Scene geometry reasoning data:
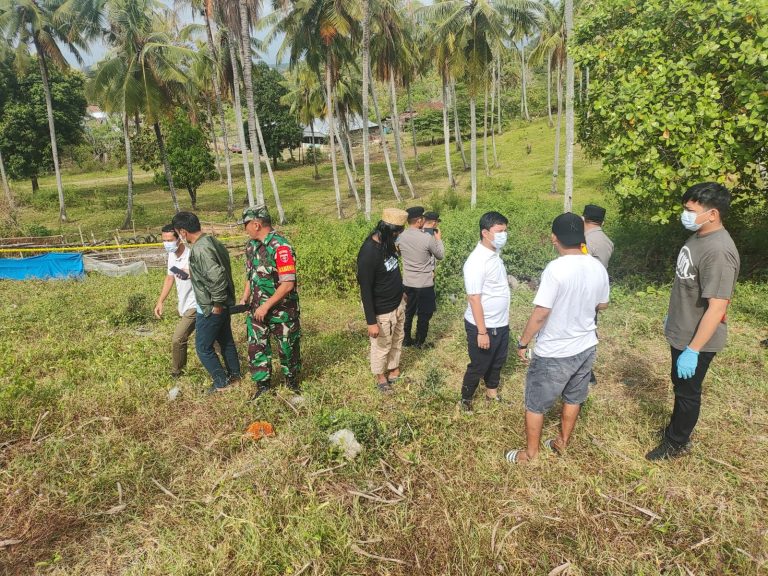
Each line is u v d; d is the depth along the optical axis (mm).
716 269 2963
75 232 23234
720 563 2568
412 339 6043
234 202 33531
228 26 18500
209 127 42156
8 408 4195
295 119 47656
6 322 7344
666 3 6926
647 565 2545
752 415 3904
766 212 8414
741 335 5496
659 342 5512
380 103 59250
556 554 2666
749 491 3061
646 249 8320
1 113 31594
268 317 4383
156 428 4055
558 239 3088
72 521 2982
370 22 21859
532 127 49000
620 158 7500
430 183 33875
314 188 37656
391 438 3697
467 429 3863
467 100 52438
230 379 4934
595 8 8516
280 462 3438
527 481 3223
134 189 40125
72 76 33562
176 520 2971
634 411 4062
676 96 6570
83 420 4148
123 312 7578
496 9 19625
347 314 7422
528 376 3324
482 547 2689
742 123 6098
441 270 7684
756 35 6000
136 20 21047
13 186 42500
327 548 2723
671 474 3227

-- DIRECTIONS FOR THIS TASK --
Return every line of the records exactly as given, pictures excluded.

-- RESPONSE AREA --
Each line is u v d; d is the depth along the optical axis (mm).
716 269 2963
75 232 23234
720 563 2568
412 339 6043
234 202 33531
228 26 18500
209 127 42156
8 408 4195
295 119 47656
6 322 7344
666 3 6926
647 565 2545
752 415 3904
766 212 8414
741 335 5496
659 342 5512
380 103 59250
556 554 2666
749 491 3061
646 249 8320
1 113 31594
268 317 4383
156 428 4055
558 239 3088
72 521 2982
370 22 21859
532 127 49000
620 158 7500
430 183 33875
314 188 37656
391 438 3697
467 429 3863
467 100 52438
230 379 4934
595 8 8516
280 462 3438
527 481 3223
134 189 40125
72 76 33562
176 520 2971
634 411 4062
676 96 6570
83 420 4148
123 312 7578
496 9 19625
347 314 7422
528 376 3324
482 547 2689
742 123 6098
441 270 7684
756 35 6000
136 20 21047
13 186 42500
327 548 2723
671 474 3227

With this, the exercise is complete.